- Um fóssil de ave pré-histórica encontrado em Minas Gerais ajudou a identificar uma nova espécie, batizada Fossilornis terroris, há cerca de setenta milhões de anos.
- A ave tinha envergadura de cerca de 2,5 metros, altura em torno de 1,2 metro, bico longo curvado e garras afiadas, apontando dieta carnívora.
- A descoberta ocorreu em uma formação geológica da região, onde também foram encontrados outros fósseis de animais pré-históricos.
- Paleontólogos da Pontifícia Universidade Católica de Minas Gerais analisaram o fóssil com escaneamento em três dimensões, devido à preservação excepcional.
- O fóssil fica exposto no museu da PUC Minas, e a equipe planeja continuar os estudos para compreender a evolução das aves pré-históricas e a biodiversidade da época.
Um fóssil de uma ave pré-histórica encontrado em Minas Gerais ajudou a identificar uma nova espécie de ave do terror, datada de cerca de 70 milhões de anos. A descoberta foi confirmada por pesquisadores da PUC Minas e batizada de Fossilornis terroris.
A ave tinha envergadura estimada de 2,5 m e altura próxima de 1,2 m. O bico longo, curvado, aliado a garras afiadas aponta para dieta carnívora e postura agressiva, conforme avaliação inicial dos paleontólogos.

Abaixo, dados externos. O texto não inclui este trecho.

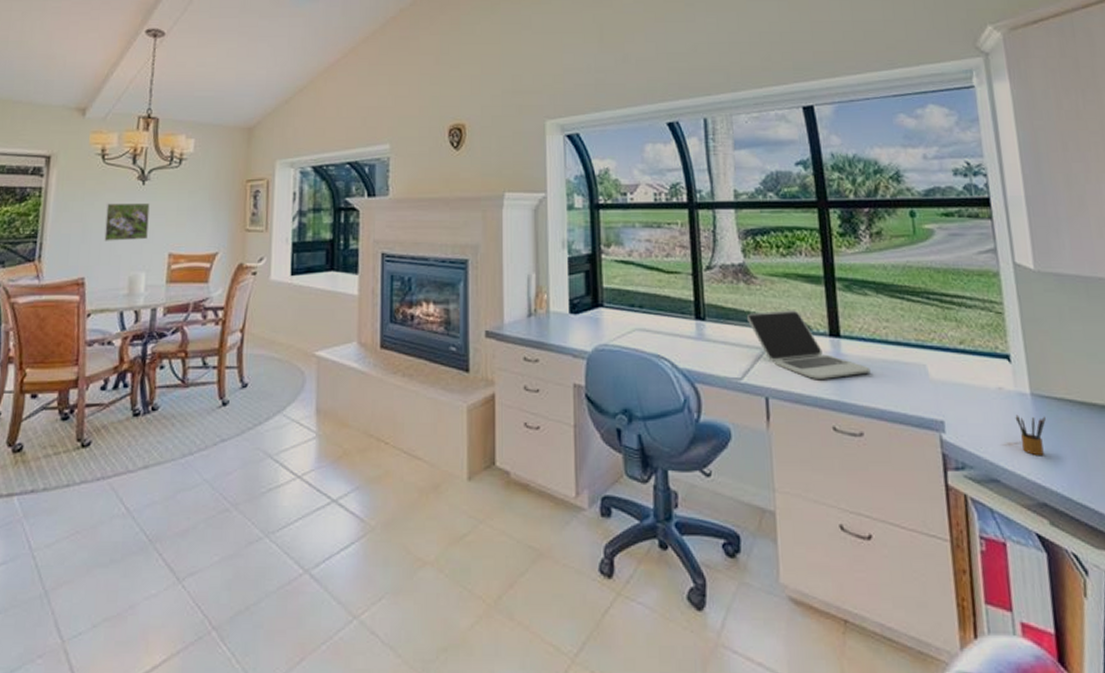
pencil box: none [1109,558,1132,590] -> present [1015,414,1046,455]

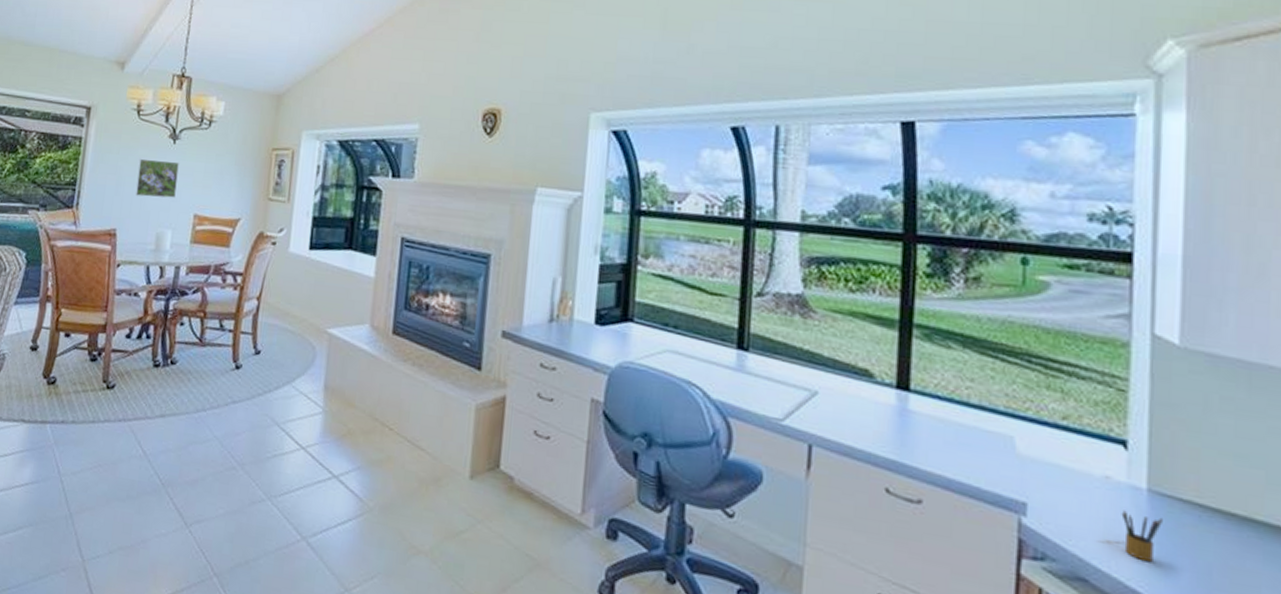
laptop: present [746,310,871,379] -> none [797,350,942,436]

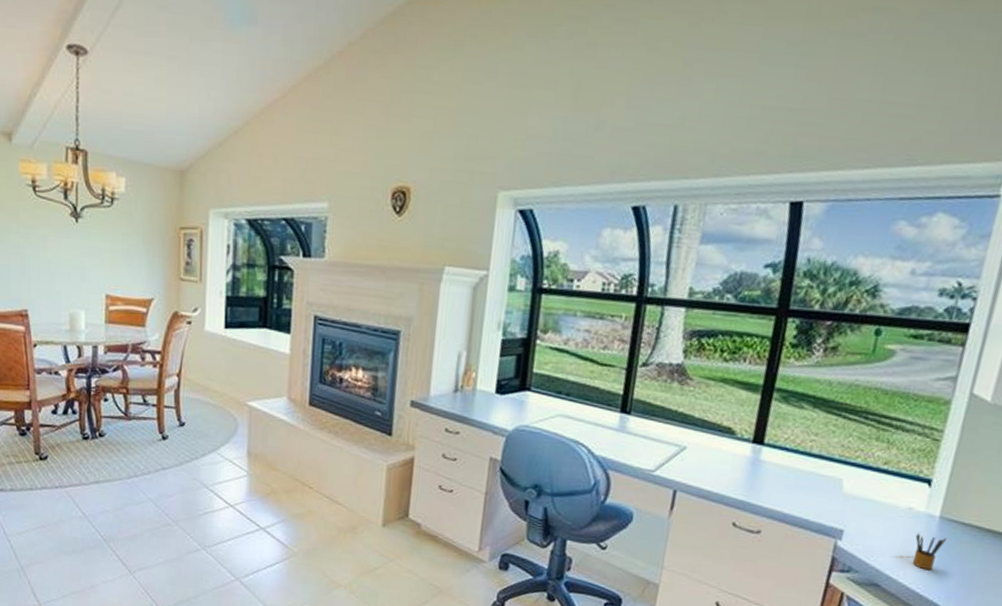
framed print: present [135,158,179,198] -> none [41,237,84,279]

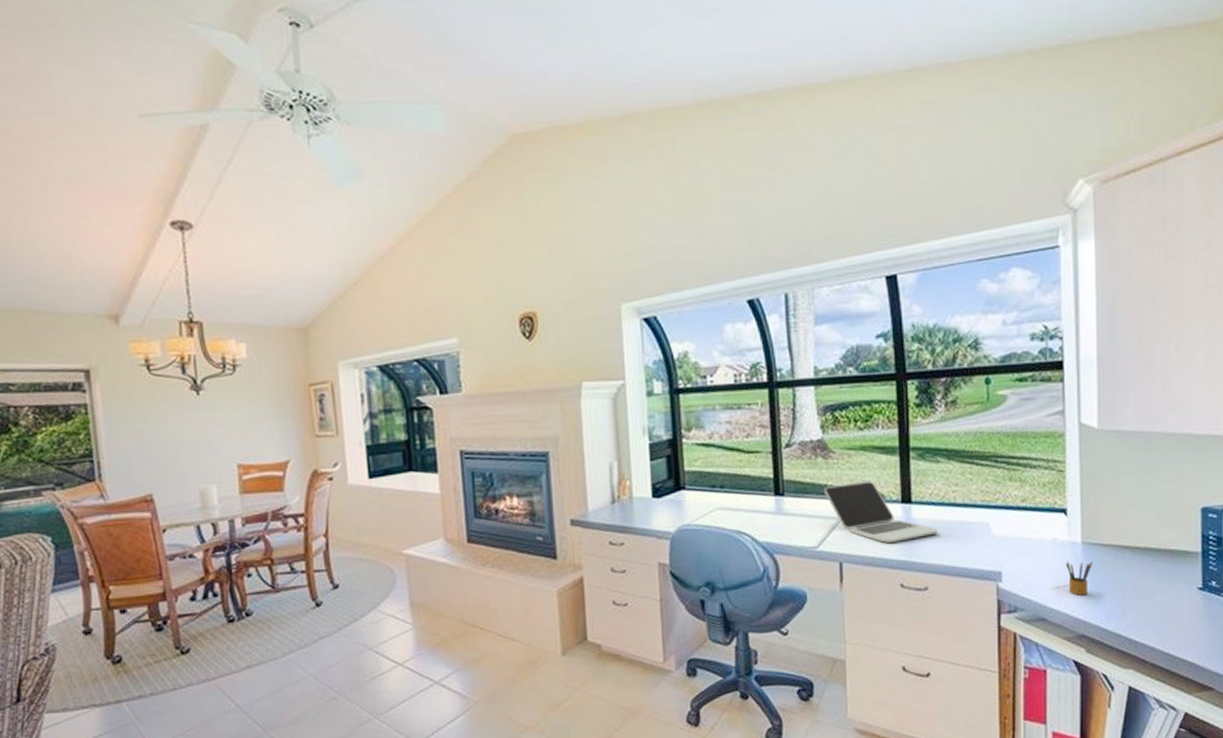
laptop: none [672,412,785,481] -> present [823,481,938,543]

O fóssil foi encontrado em uma formação geológica da região, onde já foram registrados demais fósseis de animais pré-históricos. A preservação excepcional permitiu estudo detalhado da anatomia, com uso de escaneamento 3D para confirmar a nova espécie.
Descoberta e análises
A equipe da PUC Minas utilizou técnicas de imagem avançadas para reconstruir a matéria óssea e validar a taxonomia da ave. O resultado amplia o conhecimento sobre a evolução das aves na América do Sul e no Brasil.
Os pesquisadores destacam a importância da peça para compreender a biodiversidade que existia na época dos dinossauros. O Fossilornis terroris permanece sob estudo, com novas evidências sendo buscadas para entender melhor seu papel evolutivo.
Visitação e próximos passos
O fóssil está exposto no museu da PUC Minas, aberto a pesquisadores e ao público interessado em paleontologia. A equipe pretende continuar as análises e ampliar o quadro de evidências sobre as aves pré-históricas da região.